The Growing Burden of Health Needs

Trauma, Surgery, and Rehabilitation Gaps

The ongoing war has produced a sharp rise in war-related trauma injuries, driving demand for surgery, blood products, infection prevention, antimicrobial resistance management, and rehabilitation services. Yet access to these services remains dangerously limited.

Only 4% of hospitals currently provide inpatient rehabilitation, and a mere 3% of health facilities offer assistive technologies such as prosthetics and corrective devices for amputees and injury survivors. As Dr. Hans Henri P. Kluge, WHO Regional Director for Europe, described: “an amputee waiting months for a prosthetic” is not an abstraction — it is the daily reality for thousands.

In frontline regions, 59% of people rated their health as poor or very poor, compared to 47% in non-frontline areas, according to a WHO assessment conducted in December 2025.

Mental Health: A Silent Emergency

Anxiety, Depression, and Isolation

Alongside the physical toll of war, Ukraine is experiencing a profound mental health emergency. WHO data reveals that 72% of people surveyed experienced anxiety or depression in the past year — yet only one in five sought help. Stigma, inaccessibility, and sheer survival pressures prevent millions from receiving the support they urgently need.

For many, especially young people, the psychological wounds of war are severe. As Dr. Kluge noted, “a teenager too afraid to leave the house” is emblematic of a generation whose formative years have been defined by sirens, displacement, and grief.

Access to Medicines: A Persistent Barrier

Pharmacies, Prices, and Frontline Realities

Access to medicines has emerged as one of the most consistent and painful barriers to health across Ukraine. According to WHO data, 4 out of 5 people report difficulties accessing the medications they need — with 71% citing high prices as the primary obstacle.

In frontline regions, the challenge is compounded by closed pharmacies, persistent security risks, and severe financial constraints. A heart patient who cannot find blood pressure medication, or a person managing a chronic condition in a war zone, faces not just inconvenience but a genuine threat to their life.

Additionally, cardiovascular disease is surging across the country, with one in four Ukrainians experiencing dangerously elevated blood pressure — a direct consequence of prolonged stress, displacement, and disrupted health care access.

WHO’s Response and Relief Efforts in 2025

Reaching 1.9 Million People

Despite extraordinary challenges, WHO’s work in Ukraine during 2025 reached 1.9 million people through service delivery, medical supplies, patient referrals, and capacity-building — with a focused emphasis on frontline and hard-to-reach communities.
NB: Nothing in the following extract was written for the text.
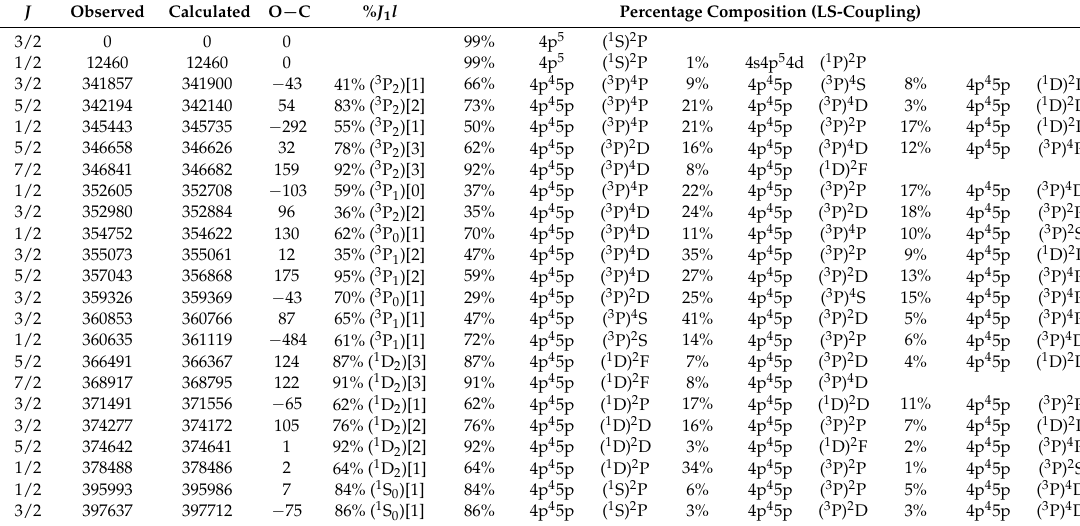
Table 5. Calculated energy levels (cm − 1 ) and percentage compositions for the odd levels of Y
WHO’s key interventions included:

  • Crisis response: Delivered trauma care and medical supplies to 954 facilities, supported over 1,200 medical evacuations, and conducted health outreach in 131 hard-to-reach locations.
  • Recovery: Maintained primary health care, noncommunicable disease treatment, and mental health services for displaced and conflict-affected populations.
  • Rehabilitation: Rebuilt damaged facilities, installed modular clinics, and trained over 2,500 health workers to restore and strengthen the health system.

To safeguard essential health services through Ukraine’s brutal winters, WHO has also provided 284 generators to health facilities across 23 oblasts.

The Road Ahead: Funding and Future Support

WHO’s 2026 Ukraine Appeal

Looking ahead, the scale of need only continues to grow. For 2026, WHO is appealing to raise US$ 42 million in funding to sustain its operations in Ukraine and protect access to health care for an estimated 700,000 people.

As WHO Director-General Dr. Tedros Adhanom Ghebreyesus stated plainly: “After four years of war, health needs are increasing, but many people are unable to get the care they need, in part because hospitals and clinics are routinely attacked. Ultimately, the best medicine is peace.”

The international community faces a critical choice: sustain meaningful, funded support for Ukraine’s health system — or allow a preventable humanitarian catastrophe to deepen with each passing month.